Protecting sea dikes from overtopping waves
In recent years, dike resilience against wave overtopping has become a more popular research topic due to the expected effect of future climate changes. Rising sea water levels and increased storminess will lead to a more common and more severe wave overtopping of existing dike defences. Wave overtopping can especially damage the rear slope of the dikes and might in worst cases lead to a complete failure of the dikes due to soil instability.
Recent 2D small scale experiments have evaluated the impact of overtopping flow depths and flow velocities on dikes. These experiments let to the development of formulae which can be used to estimate different flow parameters across a dike. The overtopping flow parameters have been coupled to the actual erosion of the landward dike slope from full-scale 2D tests using the so-called “Overtopping Simulator”.
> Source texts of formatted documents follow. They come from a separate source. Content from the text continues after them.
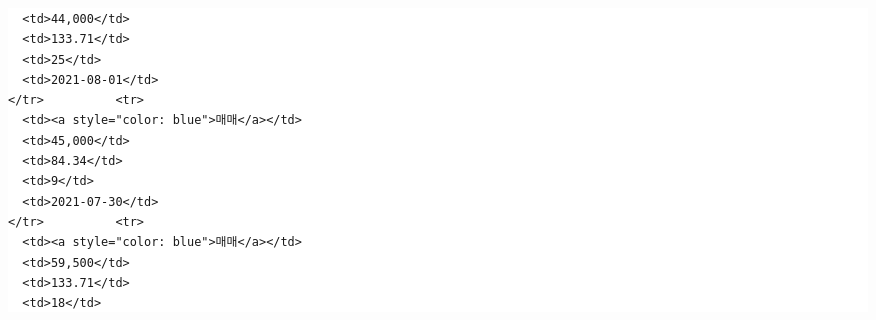       <td>44,000</td>
      <td>133.71</td>
      <td>25</td>
      <td>2021-08-01</td>
    </tr>          <tr>
      <td><a style="color: blue">매매</a></td>
      <td>45,000</td>
      <td>84.34</td>
      <td>9</td>
      <td>2021-07-30</td>
    </tr>          <tr>
      <td><a style="color: blue">매매</a></td>
      <td>59,500</td>
      <td>133.71</td>
      <td>18</td>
Between November 2010 and January 2011, the team of Aalborg University (Denmark) performed 91 small-scale tests to evaluate the so-far unknown influence from oblique and short-crested waves on the flow velocity and flow depths at the crest and the landward slope of a sea-dike. This was done to extend the existing 2D formulae. Several incident wave directions and directional wave spreading were evaluated. Moreover, different water levels were considered to evaluate the influence from sea level rise. The dike model was smooth and with seaward- and landward slopes of 1:4 and 1:2.5, respectively. Overtopping flow depths were measured by 11 depth gauges mounted directly on the dike surface and an innovative “least square fit” of flow velocity magnitudes and flow directions was made from the time intervals between wave fronts passing the different gauges.
Based on the test results, correction formulae for the wave obliquity and directional wave spreading were proposed for use in the existing 2D formulae. The wave obliquity was seen to have a great influence on flow velocity, and therefore to significantly reduce the risk of erosion of the sea dikes.
The findings from the physical small-scale studies and the updated formulae can, in collaboration with the findings by other THESEUS partners, be used to perform more realistic estimates of dike resilience against increasing wave overtopping from future climate changes.